**Exercise instructions:**
All of the lines below need to be copied exactly, apart from the pictures.

**Supplied material:**
......

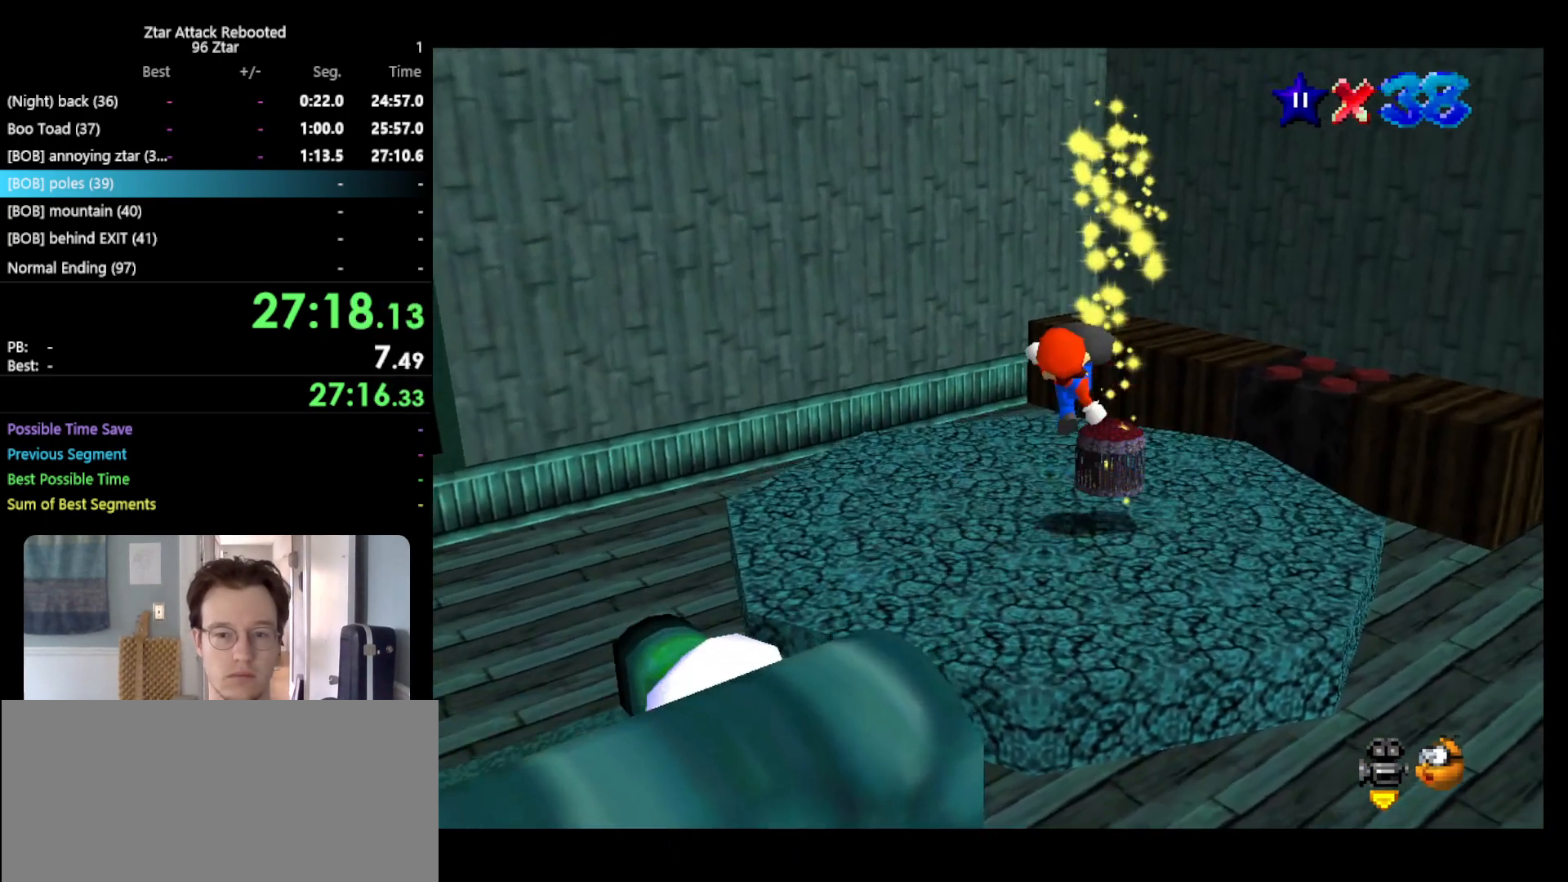
{"buttons": [], "left_stick": "center", "events": [[33, "A", "up"], [33, "B", "up"], [150, "left_stick", "down"], [383, "A", "down"], [383, "left_stick", "center"], [500, "A", "up"]]}
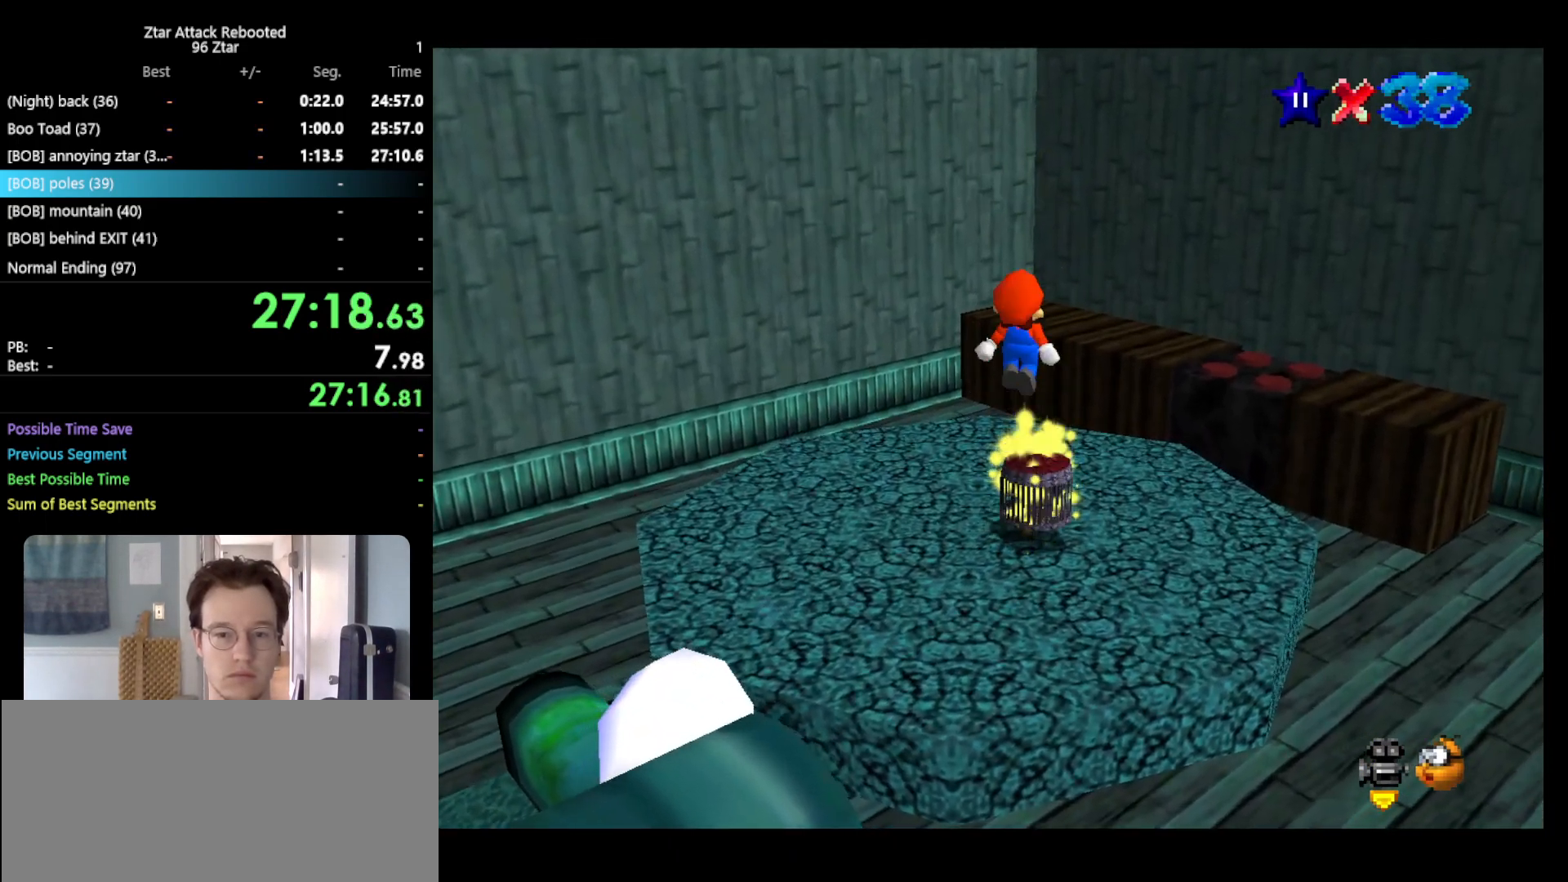
{"buttons": [], "left_stick": "center", "events": []}
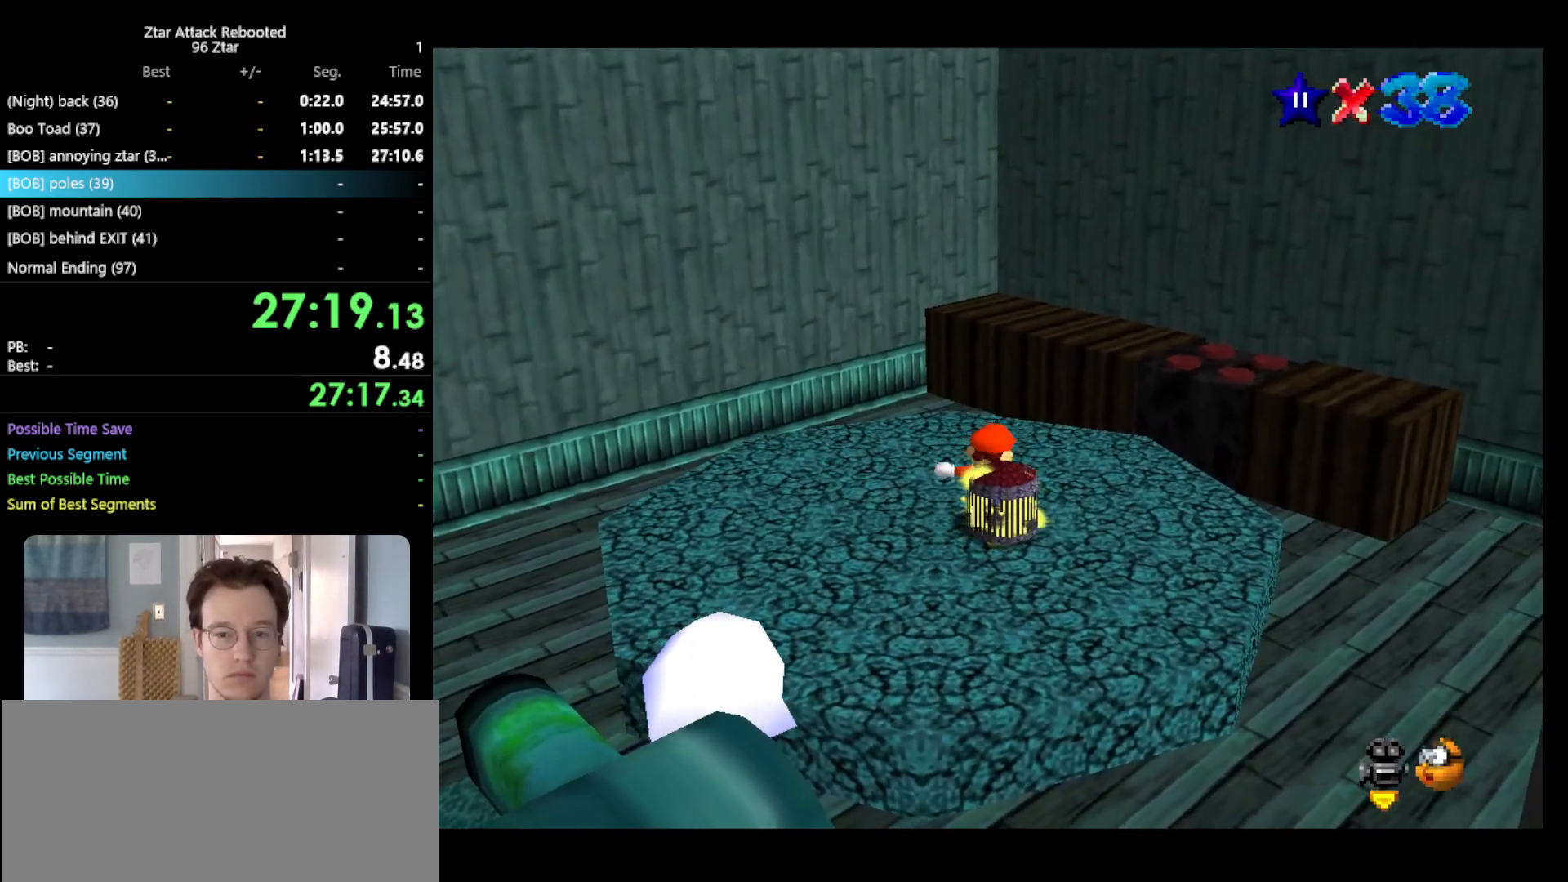
{"buttons": [], "left_stick": "center", "events": []}
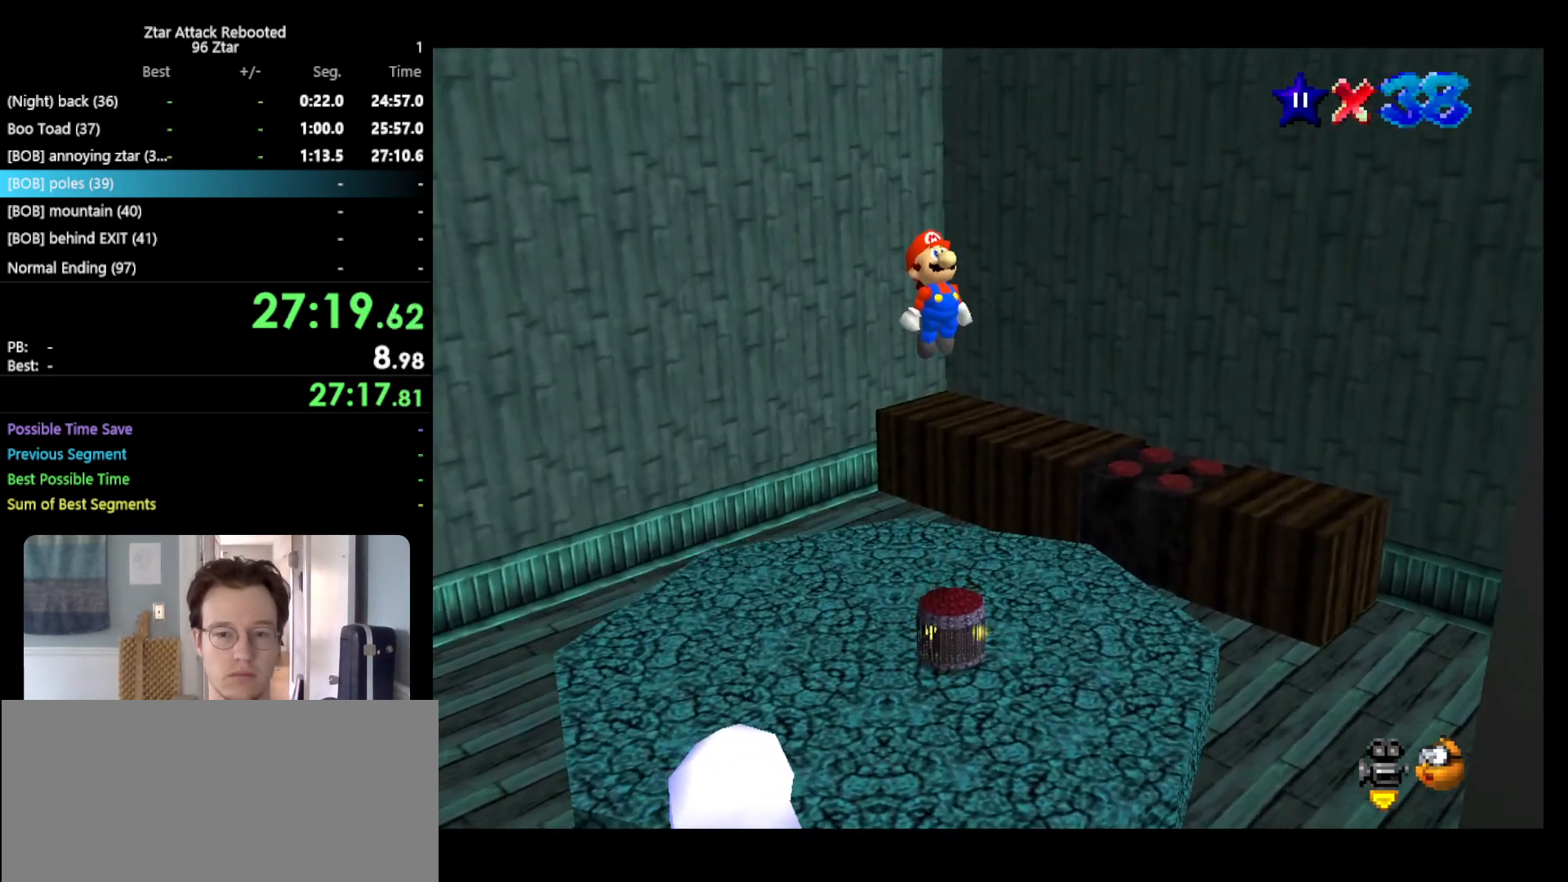
{"buttons": [], "left_stick": "center", "events": []}
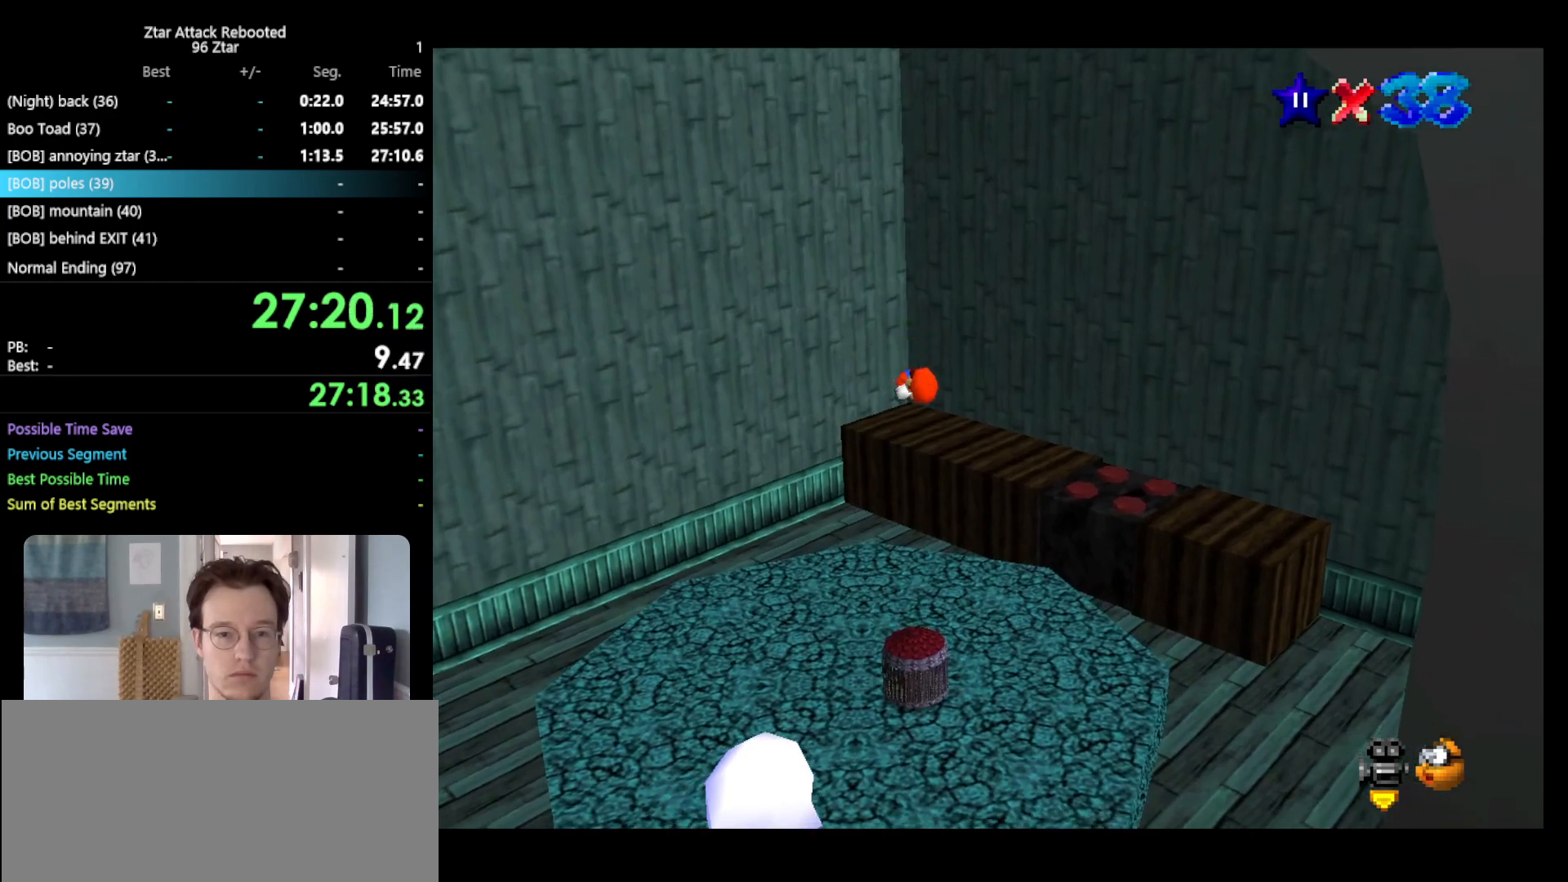
{"buttons": [], "left_stick": "center", "events": []}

......

**Solution for this problem:**
{"buttons": [], "left_stick": "center", "events": [[33, "A", "up"], [33, "B", "up"], [150, "left_stick", "down"], [383, "A", "down"], [383, "left_stick", "center"], [500, "A", "up"]]}
{"buttons": [], "left_stick": "center", "events": []}
{"buttons": [], "left_stick": "center", "events": []}
{"buttons": [], "left_stick": "center", "events": []}
{"buttons": [], "left_stick": "center", "events": []}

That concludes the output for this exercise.